JAKARTA, KOMPAS.com – Buntut dari deretan sanksi atas invasi Rusia terhadap Ukraina, kapal pesiar mewah atau Superyacht milik para miliarder Rusia beramai-ramai meninggalkan Rusia.
Berdasarkan laporan BBC, kapal pesiar milik lima miliarder Rusia berlayar menuju ke Maladewa Samudera Hindia. Lokasi tersebut dianggap sebagai lokasi yang aman karena tidak memiliki perjanjian ekstradisi dengan AS.
Walau demikian, Prancis bertindak cepat pada hari Rabu waktu setempat, dan beberapa kapal mewah seperti “Amore Vero" setinggi 88 meter milik Sechin, yang tadinya berencana berlayar berhasil disita.

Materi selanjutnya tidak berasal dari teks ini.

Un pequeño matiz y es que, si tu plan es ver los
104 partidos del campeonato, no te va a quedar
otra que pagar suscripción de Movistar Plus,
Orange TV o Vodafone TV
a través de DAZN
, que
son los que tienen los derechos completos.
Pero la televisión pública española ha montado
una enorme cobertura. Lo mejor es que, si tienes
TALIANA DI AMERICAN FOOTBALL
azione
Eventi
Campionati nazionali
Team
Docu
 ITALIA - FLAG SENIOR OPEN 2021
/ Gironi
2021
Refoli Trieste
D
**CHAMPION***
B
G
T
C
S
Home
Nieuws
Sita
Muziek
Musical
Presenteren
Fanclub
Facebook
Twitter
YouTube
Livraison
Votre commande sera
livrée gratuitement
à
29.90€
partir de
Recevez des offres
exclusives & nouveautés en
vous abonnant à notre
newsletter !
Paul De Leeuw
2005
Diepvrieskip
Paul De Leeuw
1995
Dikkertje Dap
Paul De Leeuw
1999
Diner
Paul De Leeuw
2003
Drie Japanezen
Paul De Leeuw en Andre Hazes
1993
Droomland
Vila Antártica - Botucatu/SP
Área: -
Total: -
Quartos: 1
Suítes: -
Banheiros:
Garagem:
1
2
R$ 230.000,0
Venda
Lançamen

Selain itu, kapal pesiar milik Igor Sechin, bos perusahaan energi negara Rusia, Rosneft, juga berhasil disita oleh petugas bea cukai Prancis di dekat Marseille.
Pihak berwenang Jerman juga menyita kapal senilai 600 juta dollar AS atau Rp 8,6 triliun milik taipan logam Rusia Alisher Usmanov.
Baca juga: Crazy Rich Rusia Kehilangan Ribuan Triliun Rupiah Akibat Perang
Di Hamburg, pihak berwenang juga menyita kapal pesiar 'Dilbar' milik Usmanov sepanjang 156 meter, yang merupakan kapal pesiar terbesar di dunia versi Forbes di dunia berdasarkan tonase kotor.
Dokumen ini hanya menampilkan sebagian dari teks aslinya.